São três pilares. O desporto, que foi a minha maneira de aceitar a doença, a nutrição e a terapêutica. O exercício é importante, mas medicação é fundamental. Estou há quatro anos sem surtos.
O Alexandre corre pela Esclerose, literalmente. Veste a camisola.
Sim. O EM"Força é um projeto da Sociedade Portuguesa de Esclerose Múltipla (SPEM). Juntei-me a eles em 2014, antes da Maratona do Porto, a minha primeira. Depois disso a SPEM disse-me que tinha sido o primeiro atleta português, com EM, a terminar uma Maratona. No ano seguinte, em 2015 fiz três maratonas num mês. Foi um projeto ambicioso da minha parte.
E agora uma prova de triatlo Ironman é um grande salto...
Esta ideia surgiu depois das três maratonas. Qual seria o meu próximo passo? O trail não me cativa, mas vi um vídeo, no YouTube, de um Ironman e fiquei com pele de galinha. Era isto que queria. Mas não sabia nadar...
De todo?
De todo. Não me afogava, mas tinha medo de sair de pé. Decidi ter aulas para, em 2016 fazer o Triatlo Longo de Cascais. Mas vivo em Vimioso, numa zona em que não há piscinas. Só em Bragança ou Miranda do Douro. Na altura tinha de fazer quase 100 quilómetros para nadar. Ainda agora, em que treino quatro vezes por semana, tenho de deslocar-me, no mínimo, 60 quilómetros para ter aulas em Miranda do Douro.
E agora está a poucos meses da prova...
Sim, vou ao Ironman de Barcelona em outubro. Espero inspirar as pessoas com o meu caso. Isso é motivo de orgulho para mim. O Ironman é sonho meu. Isso é fundamental. Temos de fazer coisas por nós e não pelos outros. Mas é bom inspirar alguém para fazer o que sonha. É isso que pretendo com o meu projeto. Apesar de termos doença que nos condicionam, e muito, temos de viver os nossos sonhos.

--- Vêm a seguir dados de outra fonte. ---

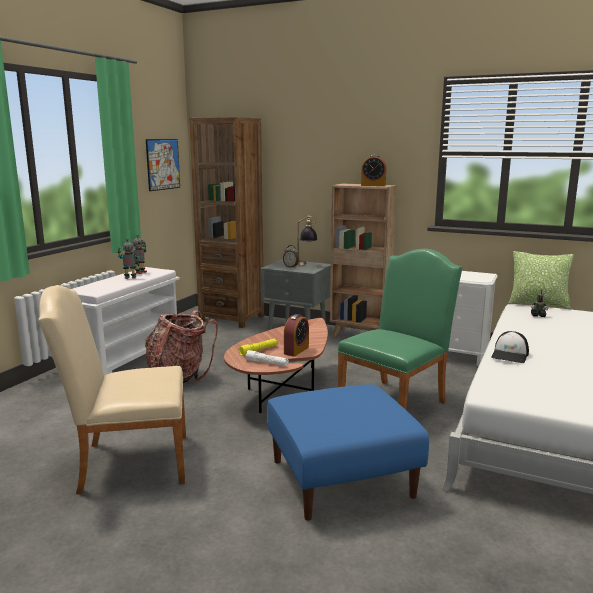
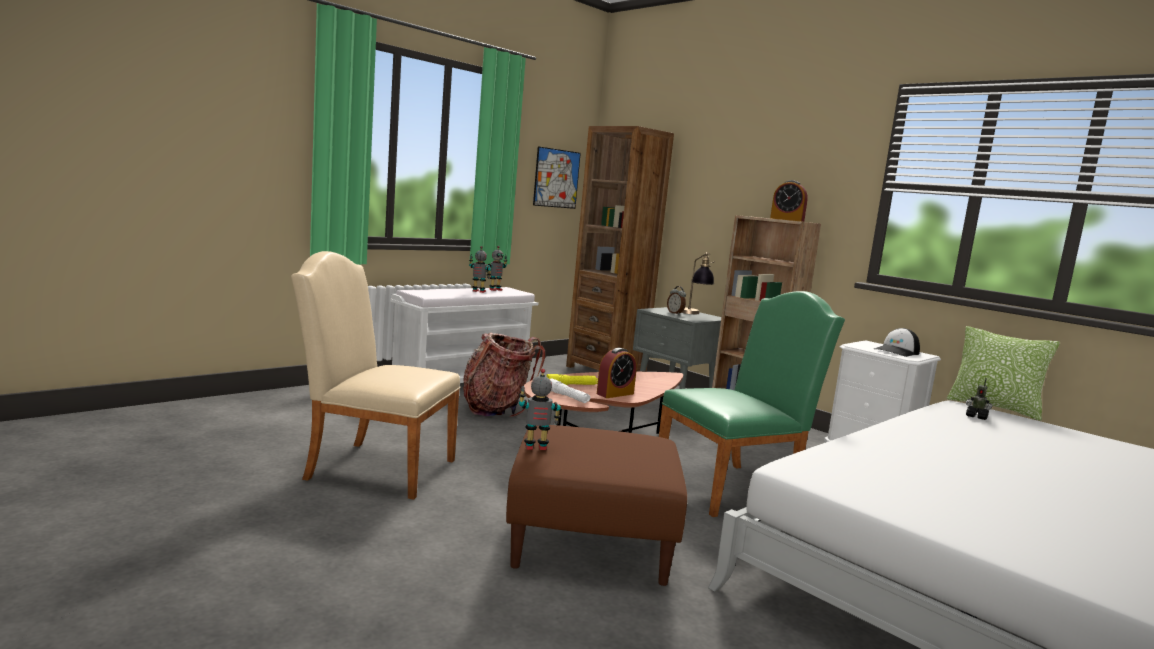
camera: 20 degrees right, 5 degrees down
blue ottoman [267,384,429,521] -> brown ottoman [506,425,687,586]
cap [491,331,529,363] -> cap moved to [874,328,920,357]
none -> toy robot [519,369,561,450]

"Dediquei-me à corrida depois de descobrir um caso de uma atleta que fez 365 maratonas em 365 dias"
Bolsa financia Barcelona
Alexandre Dias, de 31 anos, foi um dos três vencedores da bolsa atribuída por uma empresa de aparelhos auditivos que visa premiar atletas amadores com histórias únicas e que continuam a perseguir os sonhos. Num júri que contou com Fátima Lopes, Fernando Correia, Francis Obikwelu, Nélson e Sérgio Rosado e VítorGamito, o projeto "IronEM a caminho do IronMan Barcelona 2017" destacou-se e garantiu dois mil euros a Alexandre. "Participar nesta prova exige muito de mim, até financeiramente. Mas esta bolsa ajuda imenso. Com este dinheiro 75% da prova está feita. A bolsa dá-me para as despesas. Falta-me só atravessar a meta."